* WHAT YOU WILL DO:
Word for word, and without a single picture, repeat the entries.

* INPUT RECORDS:
=======

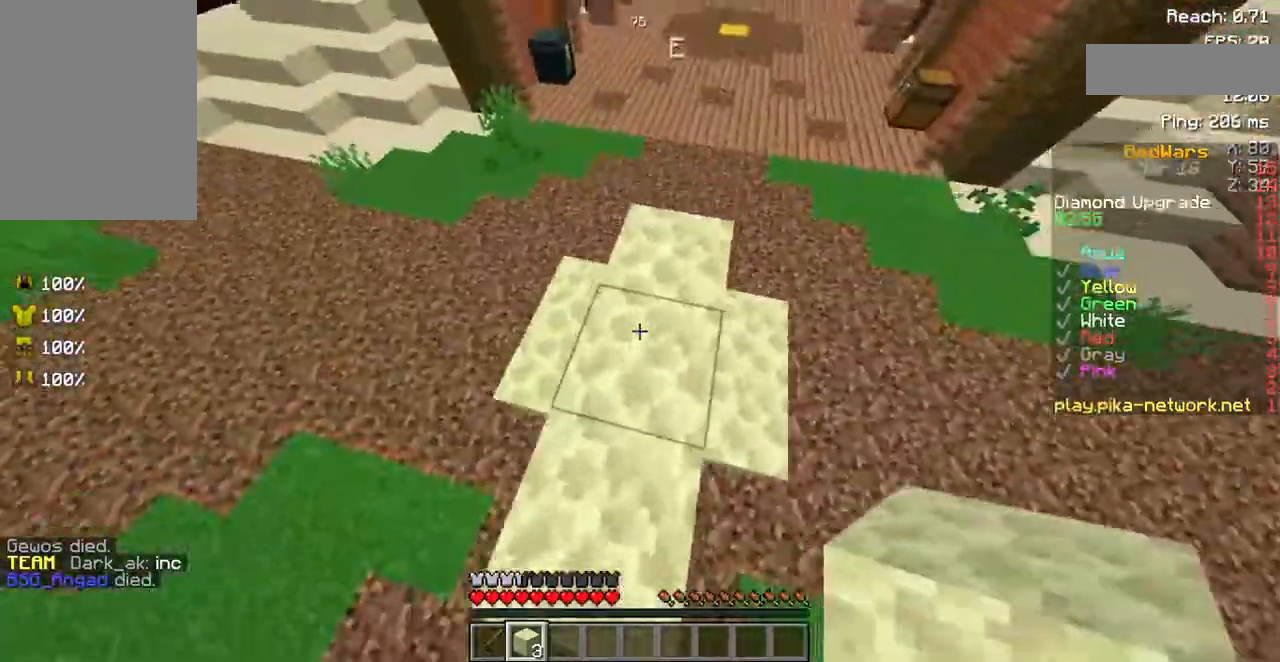
{"keys": ["w"], "mouse": [], "events": [[135, "space", "up"], [235, "mouse_right", "down"], [336, "mouse_right", "up"]]}
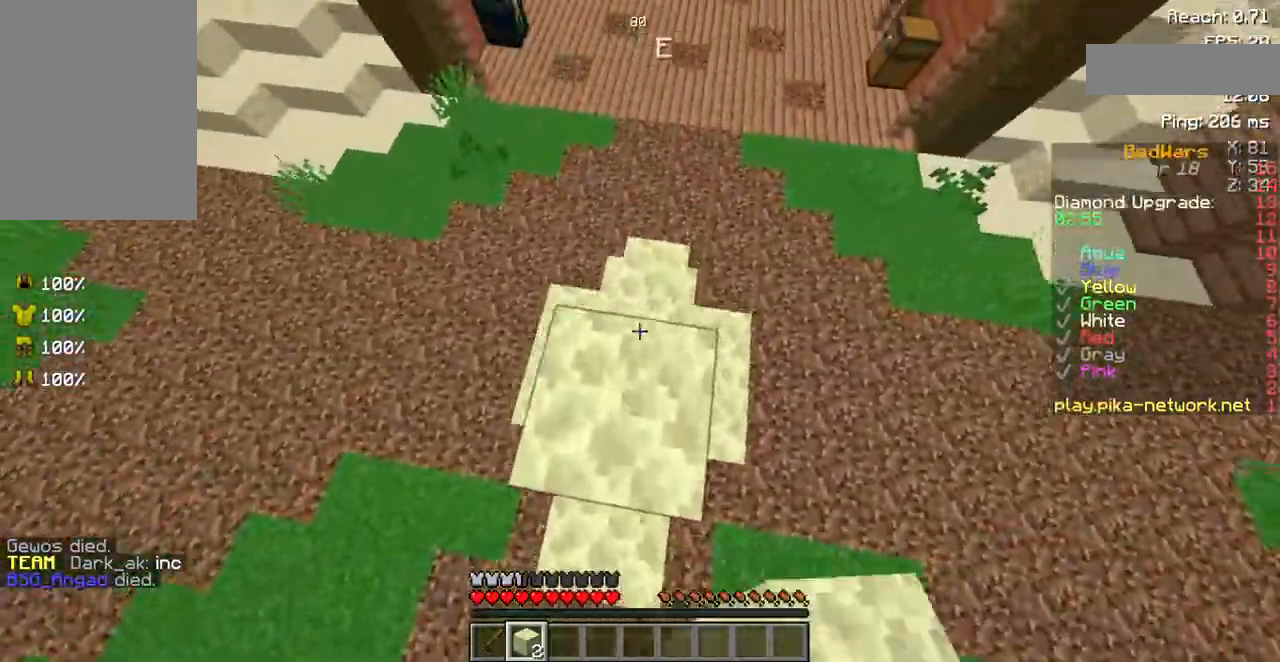
{"keys": ["w"], "mouse": ["right"], "events": [[168, "mouse_right", "down"], [269, "mouse_right", "up"], [403, "mouse_right", "down"]]}
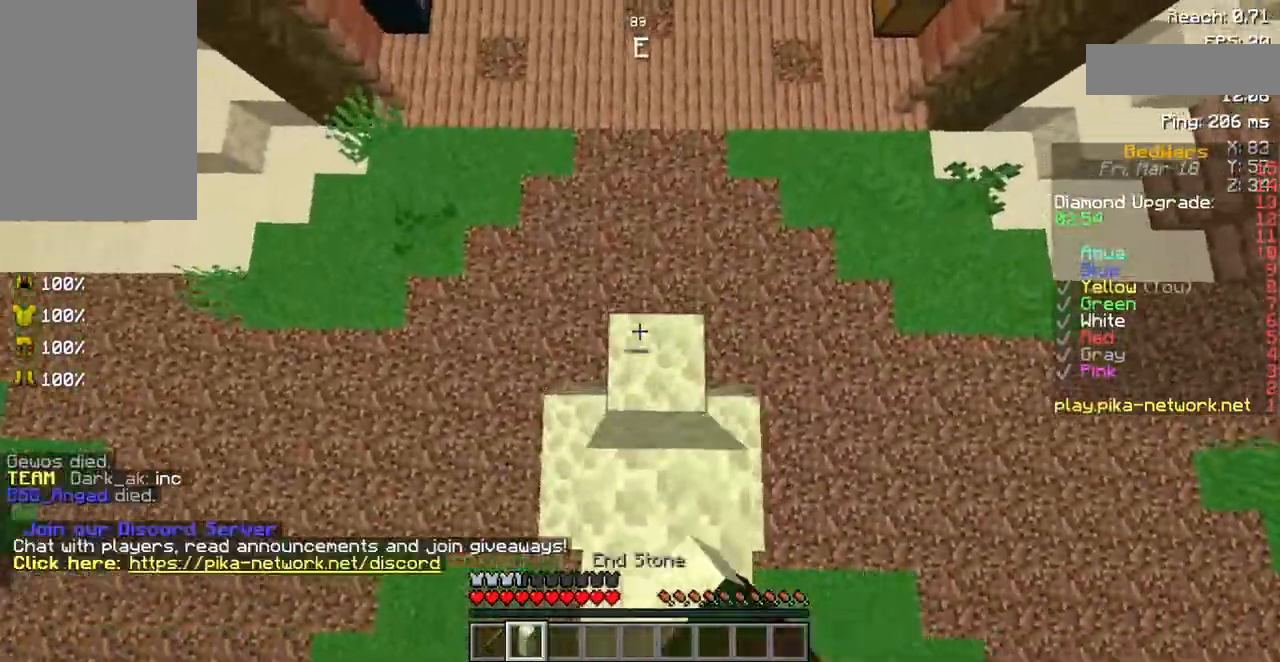
{"keys": ["space", "w"], "mouse": [], "events": [[33, "mouse_right", "up"], [235, "space", "down"]]}
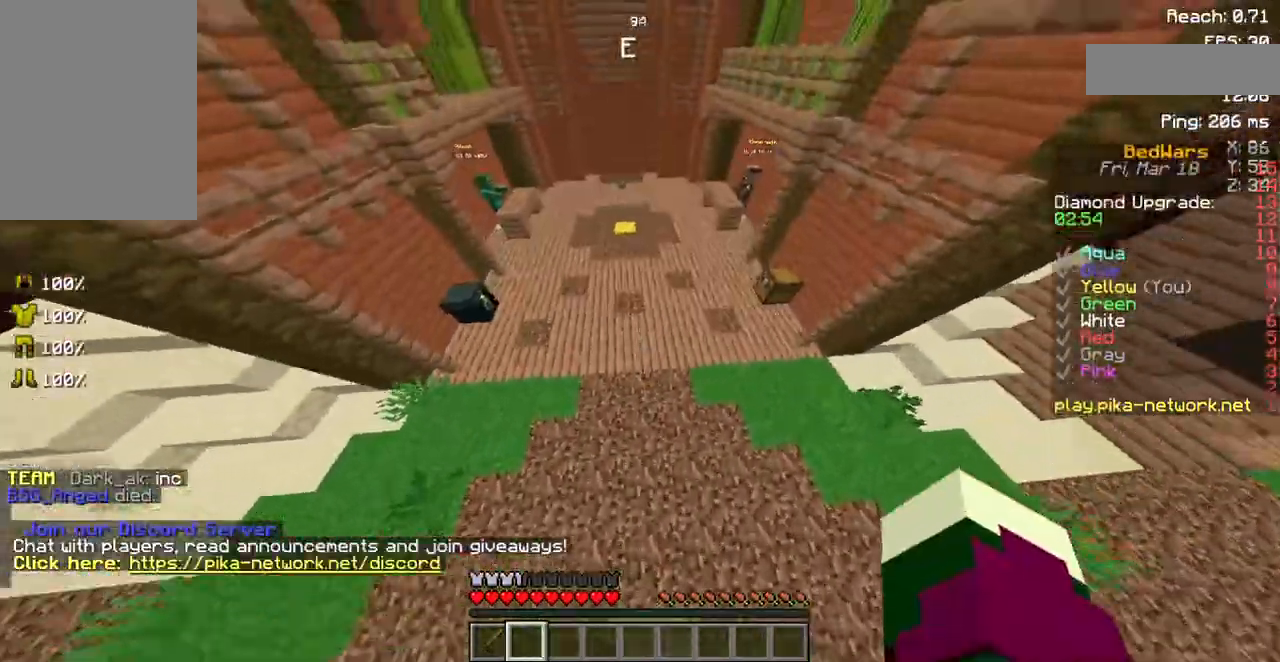
{"keys": ["space", "w"], "mouse": [], "events": []}
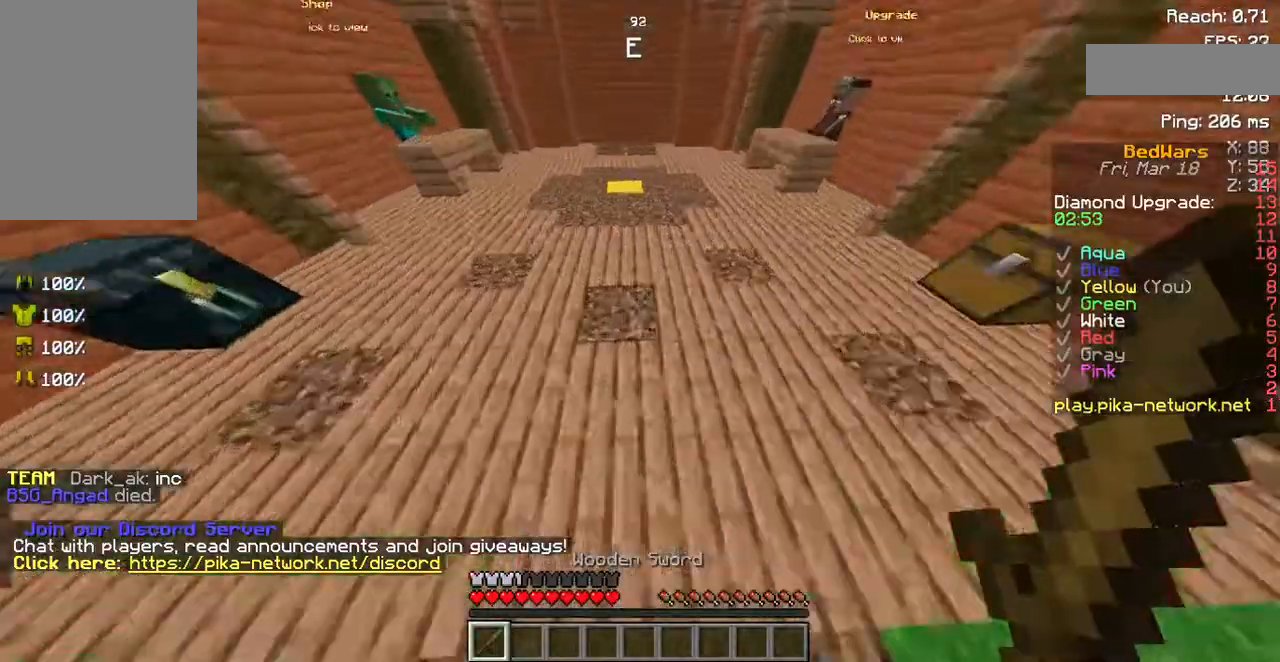
{"keys": ["space", "w"], "mouse": ["left"], "events": [[34, "mouse_left", "down"], [168, "mouse_left", "up"], [471, "mouse_left", "down"]]}
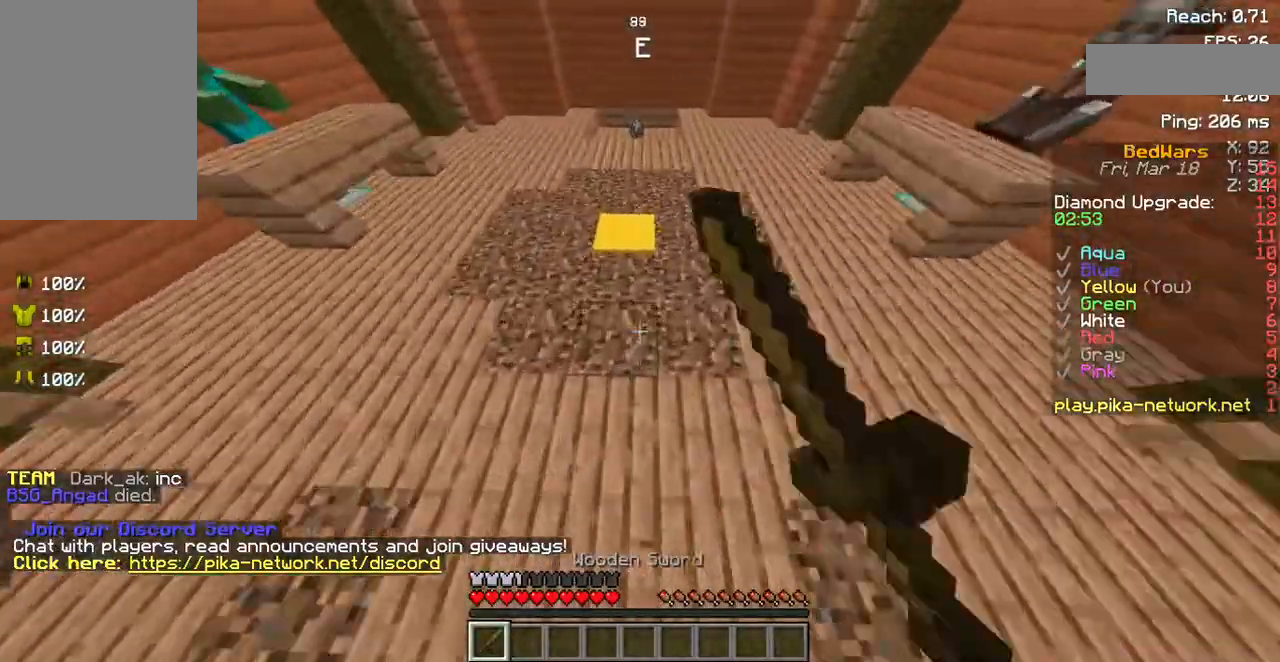
{"keys": ["space", "w"], "mouse": [], "events": [[101, "mouse_left", "up"]]}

=======

* ANSWER TO THIS TASK:
{"keys": ["w"], "mouse": [], "events": [[135, "space", "up"], [235, "mouse_right", "down"], [336, "mouse_right", "up"]]}
{"keys": ["w"], "mouse": ["right"], "events": [[168, "mouse_right", "down"], [269, "mouse_right", "up"], [403, "mouse_right", "down"]]}
{"keys": ["space", "w"], "mouse": [], "events": [[33, "mouse_right", "up"], [235, "space", "down"]]}
{"keys": ["space", "w"], "mouse": [], "events": []}
{"keys": ["space", "w"], "mouse": ["left"], "events": [[34, "mouse_left", "down"], [168, "mouse_left", "up"], [471, "mouse_left", "down"]]}
{"keys": ["space", "w"], "mouse": [], "events": [[101, "mouse_left", "up"]]}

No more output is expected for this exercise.